== Provided records ==
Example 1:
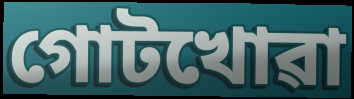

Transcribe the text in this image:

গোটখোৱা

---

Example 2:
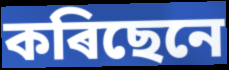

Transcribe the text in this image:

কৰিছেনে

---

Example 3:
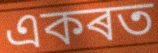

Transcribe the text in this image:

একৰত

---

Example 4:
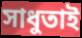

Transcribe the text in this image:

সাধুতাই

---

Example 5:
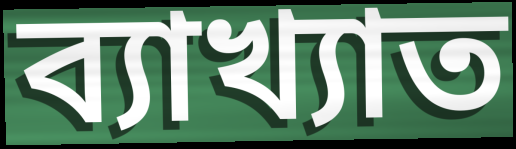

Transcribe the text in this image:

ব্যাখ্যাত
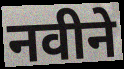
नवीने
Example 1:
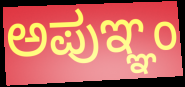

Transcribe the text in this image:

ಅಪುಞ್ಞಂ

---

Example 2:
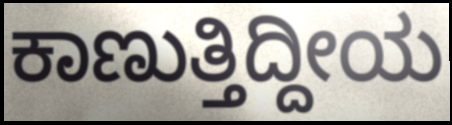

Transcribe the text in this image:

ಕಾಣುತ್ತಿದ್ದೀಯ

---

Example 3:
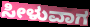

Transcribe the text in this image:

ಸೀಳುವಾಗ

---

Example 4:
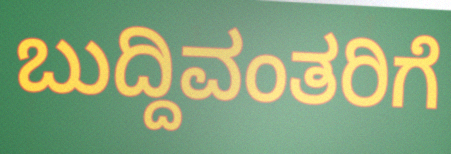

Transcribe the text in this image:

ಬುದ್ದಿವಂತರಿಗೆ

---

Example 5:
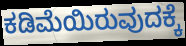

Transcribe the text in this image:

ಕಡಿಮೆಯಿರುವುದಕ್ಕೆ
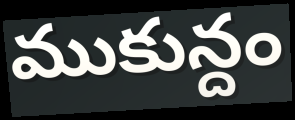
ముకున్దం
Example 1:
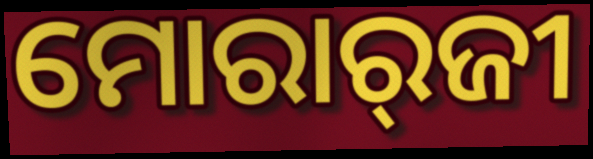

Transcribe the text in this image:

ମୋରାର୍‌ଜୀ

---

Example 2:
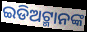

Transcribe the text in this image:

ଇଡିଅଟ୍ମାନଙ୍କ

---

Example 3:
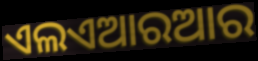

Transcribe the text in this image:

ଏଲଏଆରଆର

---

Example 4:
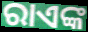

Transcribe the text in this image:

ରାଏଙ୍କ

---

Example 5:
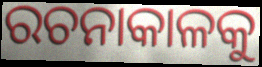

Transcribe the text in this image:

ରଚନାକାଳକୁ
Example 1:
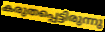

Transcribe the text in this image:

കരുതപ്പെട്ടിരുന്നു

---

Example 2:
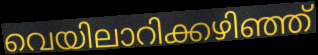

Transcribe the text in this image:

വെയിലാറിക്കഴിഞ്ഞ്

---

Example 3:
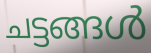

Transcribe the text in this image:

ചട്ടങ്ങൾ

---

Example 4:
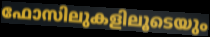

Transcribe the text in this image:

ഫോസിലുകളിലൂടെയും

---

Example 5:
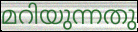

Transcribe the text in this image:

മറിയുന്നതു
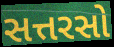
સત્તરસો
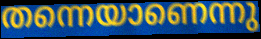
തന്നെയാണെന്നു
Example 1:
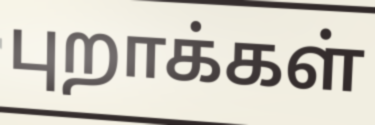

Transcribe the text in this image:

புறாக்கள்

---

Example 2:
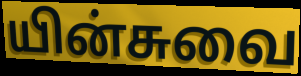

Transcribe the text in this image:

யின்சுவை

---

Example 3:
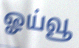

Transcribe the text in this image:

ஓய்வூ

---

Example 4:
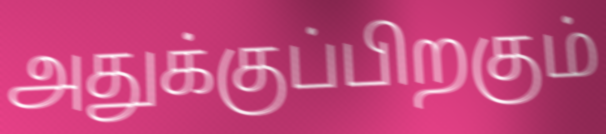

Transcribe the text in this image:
===
| What this task involves |
Retype every line of the material above without any changes, leaving out the pictures.

| Solved problem |
Example 1:

Transcribe the text in this image:

গোটখোৱা

---

Example 2:

Transcribe the text in this image:

কৰিছেনে

---

Example 3:

Transcribe the text in this image:

একৰত

---

Example 4:

Transcribe the text in this image:

সাধুতাই

---

Example 5:

Transcribe the text in this image:

ব্যাখ্যাত
नवीने
Example 1:

Transcribe the text in this image:

ಅಪುಞ್ಞಂ

---

Example 2:

Transcribe the text in this image:

ಕಾಣುತ್ತಿದ್ದೀಯ

---

Example 3:

Transcribe the text in this image:

ಸೀಳುವಾಗ

---

Example 4:

Transcribe the text in this image:

ಬುದ್ದಿವಂತರಿಗೆ

---

Example 5:

Transcribe the text in this image:

ಕಡಿಮೆಯಿರುವುದಕ್ಕೆ
ముకున్దం
Example 1:

Transcribe the text in this image:

ମୋରାର୍‌ଜୀ

---

Example 2:

Transcribe the text in this image:

ଇଡିଅଟ୍ମାନଙ୍କ

---

Example 3:

Transcribe the text in this image:

ଏଲଏଆରଆର

---

Example 4:

Transcribe the text in this image:

ରାଏଙ୍କ

---

Example 5:

Transcribe the text in this image:

ରଚନାକାଳକୁ
Example 1:

Transcribe the text in this image:

കരുതപ്പെട്ടിരുന്നു

---

Example 2:

Transcribe the text in this image:

വെയിലാറിക്കഴിഞ്ഞ്

---

Example 3:

Transcribe the text in this image:

ചട്ടങ്ങൾ

---

Example 4:

Transcribe the text in this image:

ഫോസിലുകളിലൂടെയും

---

Example 5:

Transcribe the text in this image:

മറിയുന്നതു
સત્તરસો
തന്നെയാണെന്നു
Example 1:

Transcribe the text in this image:

புறாக்கள்

---

Example 2:

Transcribe the text in this image:

யின்சுவை

---

Example 3:

Transcribe the text in this image:

ஓய்வூ

---

Example 4:

Transcribe the text in this image:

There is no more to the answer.